▶ [TRECHO PARA LEITURA]
_ _ _

A Arte de Envelhecer
É ainda preconceituosa e inamistosa a maneira com que muitos
analisam e consideram o envelhecimento físico, sem se darem conta, na maioria
das vezes, que, os que assim pensam e agem, estarão fadados a essa experiência
no ciclo da vida biológica, a não ser que morram prematuramente.
Nós mesmos, que procuramos tratar com naturalidade esta fase da vida, a qual já
adentramos, nos vemos em certas ocasiões apreensivos com as limitações que a
decadência física nos impõe.
Olhando-me no espelho, certa manhã, tentei recordar o meu rosto de outrora...
Estranhei a aparência física que a realidade refletia; a princípio até
perturbei-me um pouco, por não ver delineadas com precisão as linhas de contorno
de minha face, nem a jovialidade e o brilho de outros tempos...
Pensei: A cada dia estou envelhecendo um pouco mais... Percebi as marcas dos
vincos que estão se acentuando, as minúsculas rugas no terminal dos olhos, os
traços das preocupações redobradas, na parte superior do rosto... Notei que meus
olhos já não têm tanto brilho e a percepção visual diminui a cada dia... Sei que
já não ouço os sons com a nitidez e a precisão que muitos momentos requerem…
Minha voz está ficando menos clara e a sua potencialidade decai, enquanto perde
a musicalidade e o poder de expressar tudo o que penso e o que sinto... E meus
cabelos? Notei que nem a ilusão da tintura consegue restituir a maciez de
outrora, o brilho e a vitalidade...
Lembrei-me de um poema de Cecília Meirelles onde dizia: “Em que espelho do tempo
ficou perdido meu rosto?...” Repeti seu pensamento: Em que espelho do tempo ele
se perdeu?
Mudamos muito, realmente. Mudamos tanto íntima como exteriormente. O desgaste da
vida, os problemas do cotidiano, as lutas, os deveres que se tornam presentes
ante a responsabilidade da família, do trabalho, vão nos desgastando ao longo
dos anos. Todavia, para nossa felicidade, sentimos que o desgaste maior é
exterior, não afetando nosso mundo íntimo... Amadurecemos interiormente a cada
ano.

_ _ _

▶ [INFORMAÇÕES FORNECIDAS]
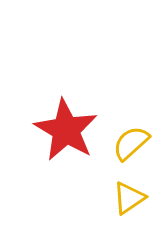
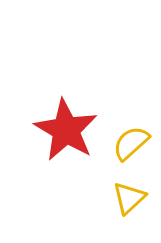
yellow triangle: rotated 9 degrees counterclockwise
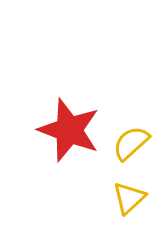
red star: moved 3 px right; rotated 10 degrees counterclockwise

_ _ _

▶ [O QUE SE PEDE]
[A] Resuma em duas frases o texto sobre a arte de envelhecer.
[B] Reescreva a parte do texto sobre a arte de envelhecer entre "A Arte de Envelhecer" e "que morram prematuramente.", inclusive, trocando "preconceituosa" por "injusta".

▶ [RESPOSTAS DOS EXERCÍCIOS]
[A] O texto afirma que muitos ainda encaram o envelhecimento físico com preconceito, sem perceber que também passarão por ele, e descreve como quem escreve, diante do espelho, nota as rugas, o olhar sem brilho, a audição e a voz enfraquecidas e os cabelos sem vitalidade. Conclui que mudamos por dentro e por fora com o desgaste da vida, mas que esse desgaste é sobretudo exterior e que amadurecemos interiormente a cada ano.

[B]
A Arte de Envelhecer
É ainda injusta e inamistosa a maneira com que muitos
analisam e consideram o envelhecimento físico, sem se darem conta, na maioria
das vezes, que, os que assim pensam e agem, estarão fadados a essa experiência
no ciclo da vida biológica, a não ser que morram prematuramente.